I don’t think the MSA had anything to do with this, but one studentin particular, who was a part of the MSA at the time, asked us how we would protect our community. Susanne Nyaga, who was RSU president at the time, said it wasn’t the job of a student group to prevent harm from coming to their members. So that wasn’t a question we had to deal with. Because I wasn’t that informed on the matter at the time, it felt like he was trying to show that our group was incompetent. After the meeting, [the same student] came up to us and said that he didn’t mean [to upset us], but based on his own religious beliefs, he couldn’t support our group. We provide a space for LGBTQ Muslims and we support them, and because of that, he didn’t want our group to be ratified. It was funny because Muslim women, who need a space, were having the hardest time that day trying to convince this one guy why we should exist. It’s a prime example of men policing our structures and telling us what we need.
Are your needs as a visibly Muslim woman at Ryerson being met?

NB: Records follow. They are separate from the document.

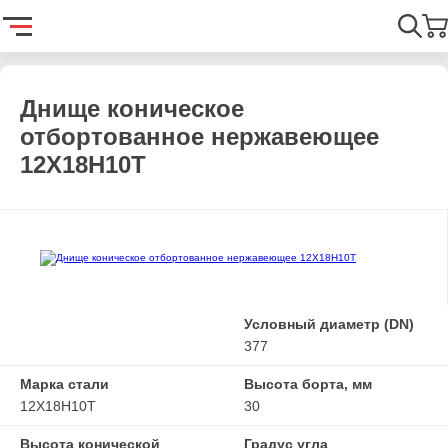
Главная
Каталог
Емкостное оборудование
Днища
Днищ
Найти
Днище коническое
отбортованное нержавеющее
12Х18Н10Т
Условный диаметр (DN)
377
Марка стали
Высота борта, мм
12Х18Н10Т
30
Высота конической
Градус угла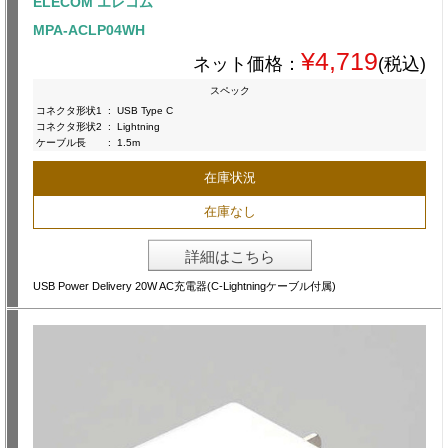
ELECOM エレコム
MPA-ACLP04WH
¥4,719
ネット価格：
(税込)
スペック
コネクタ形状1
:
USB Type C
コネクタ形状2
:
Lightning
ケーブル長
:
1.5m
在庫状況
在庫なし
詳細はこちら
USB Power Delivery 20W AC充電器(C-Lightningケーブル付属)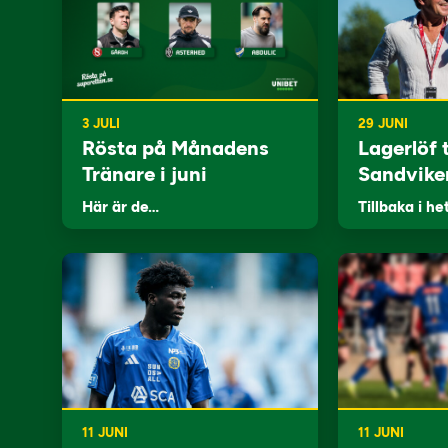
3 JULI
29 JUNI
Rösta på Månadens
Lagerlöf t
Tränare i juni
Sandvike
Här är de…
Tillbaka i he
11 JUNI
11 JUNI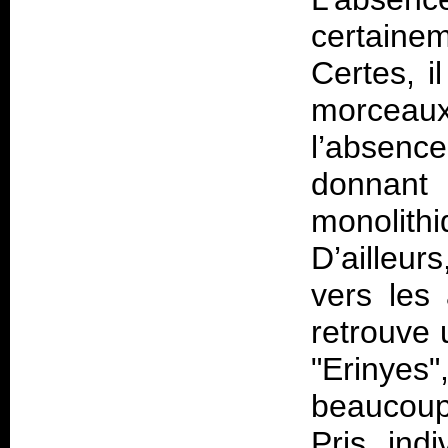
certaine
Certes, i
morceau
l’absenc
donnan
monolit
D’ailleu
vers les
retrouve 
"Erinyes
beaucoup 
Pris ind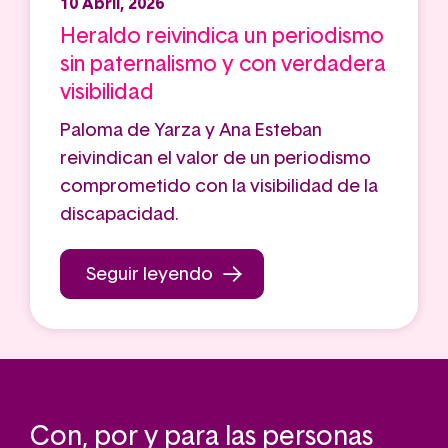
10 Abril, 2026
Heraldo reivindica un periodismo
sin paternalismo y con verdadera
visibilidad
Paloma de Yarza y Ana Esteban
reivindican el valor de un periodismo
comprometido con la visibilidad de la
discapacidad.
Seguir leyendo
Con, por y para las personas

Not entirely. I’m just talking from my lived experiences, but I’ve had a hard time interacting with my professors because they don’t know how to engage with me. I always take the first initiative. One time, I had this class where the professor would mock me every time I tried to ask a question. I left that class. I didn’t make a complaint about it because I felt like I was being paranoid, but I didn’t know what I was doing in that class. Every time I tried to engage or participate, I was laughed at. I think a lot of Muslim women face anxiety like that. I was studying biology in my first year and these guys I was working with [insulted me] and mocked my niqab when I was trying to get serious about our assignment. That was part of the reason why I switched programs. There was no decompression space. What Muslim women pursue in our degrees or education is something we’re very passionate about. When we face Islamophobia, we question if we have to suffer to pursue something we love. We feel that we won’t be taken as seriously as someone else. I wish I advocated for myself a bit more, but I thought it was just me.
Based on your social media, I feel like your style of activism focuses a lot on sisterhood and open dialogue. Was that a conscious decision?
That was a conscious decision. I have an open channel of dialogue with my followers because the more people I have a connection with, the better. My followers look to me as someone they can reach out to as someone who can provide solidarity or support. Some of them are struggling with the decision to observe the niqab. Some of them are struggling with feminism and Islam and want to know how I resolved that. I feel the two are compatible. Every religion has a misogynistic side because most interpretations have been done by men. Most prominent Islamic scholars are men. I provide resources for Muslim women to feel more comfortable in their skin. They can look at me and see that yes I’m covered up, but I still speak my mind and hold educational workshops and have my art travel. Seeing things like that motivates them to do the things they love regardless of how people perceive them.